### AUFGABE:
Ersetze in allen Datensätzen „மகன்“ durch „புதல்வன்“. Gib die Zeilen sonst unverändert wieder.

===============

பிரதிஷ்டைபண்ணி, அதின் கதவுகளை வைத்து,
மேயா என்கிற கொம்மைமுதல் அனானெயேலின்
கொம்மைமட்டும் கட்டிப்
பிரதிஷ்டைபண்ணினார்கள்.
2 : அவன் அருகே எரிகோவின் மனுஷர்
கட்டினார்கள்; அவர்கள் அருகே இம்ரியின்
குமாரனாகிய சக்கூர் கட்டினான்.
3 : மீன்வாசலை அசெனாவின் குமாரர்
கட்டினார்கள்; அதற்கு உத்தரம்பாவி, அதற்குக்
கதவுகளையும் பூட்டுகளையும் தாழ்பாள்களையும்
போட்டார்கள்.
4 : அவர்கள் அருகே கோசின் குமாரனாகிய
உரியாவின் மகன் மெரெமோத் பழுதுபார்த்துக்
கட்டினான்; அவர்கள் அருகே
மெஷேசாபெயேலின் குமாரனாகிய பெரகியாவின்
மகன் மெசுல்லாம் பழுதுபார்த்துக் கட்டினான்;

===============

### LÖSUNG:
பிரதிஷ்டைபண்ணி, அதின் கதவுகளை வைத்து,
மேயா என்கிற கொம்மைமுதல் அனானெயேலின்
கொம்மைமட்டும் கட்டிப்
பிரதிஷ்டைபண்ணினார்கள்.
2 : அவன் அருகே எரிகோவின் மனுஷர்
கட்டினார்கள்; அவர்கள் அருகே இம்ரியின்
குமாரனாகிய சக்கூர் கட்டினான்.
3 : மீன்வாசலை அசெனாவின் குமாரர்
கட்டினார்கள்; அதற்கு உத்தரம்பாவி, அதற்குக்
கதவுகளையும் பூட்டுகளையும் தாழ்பாள்களையும்
போட்டார்கள்.
4 : அவர்கள் அருகே கோசின் குமாரனாகிய
உரியாவின் புதல்வன் மெரெமோத் பழுதுபார்த்துக்
கட்டினான்; அவர்கள் அருகே
மெஷேசாபெயேலின் குமாரனாகிய பெரகியாவின்
புதல்வன் மெசுல்லாம் பழுதுபார்த்துக் கட்டினான்;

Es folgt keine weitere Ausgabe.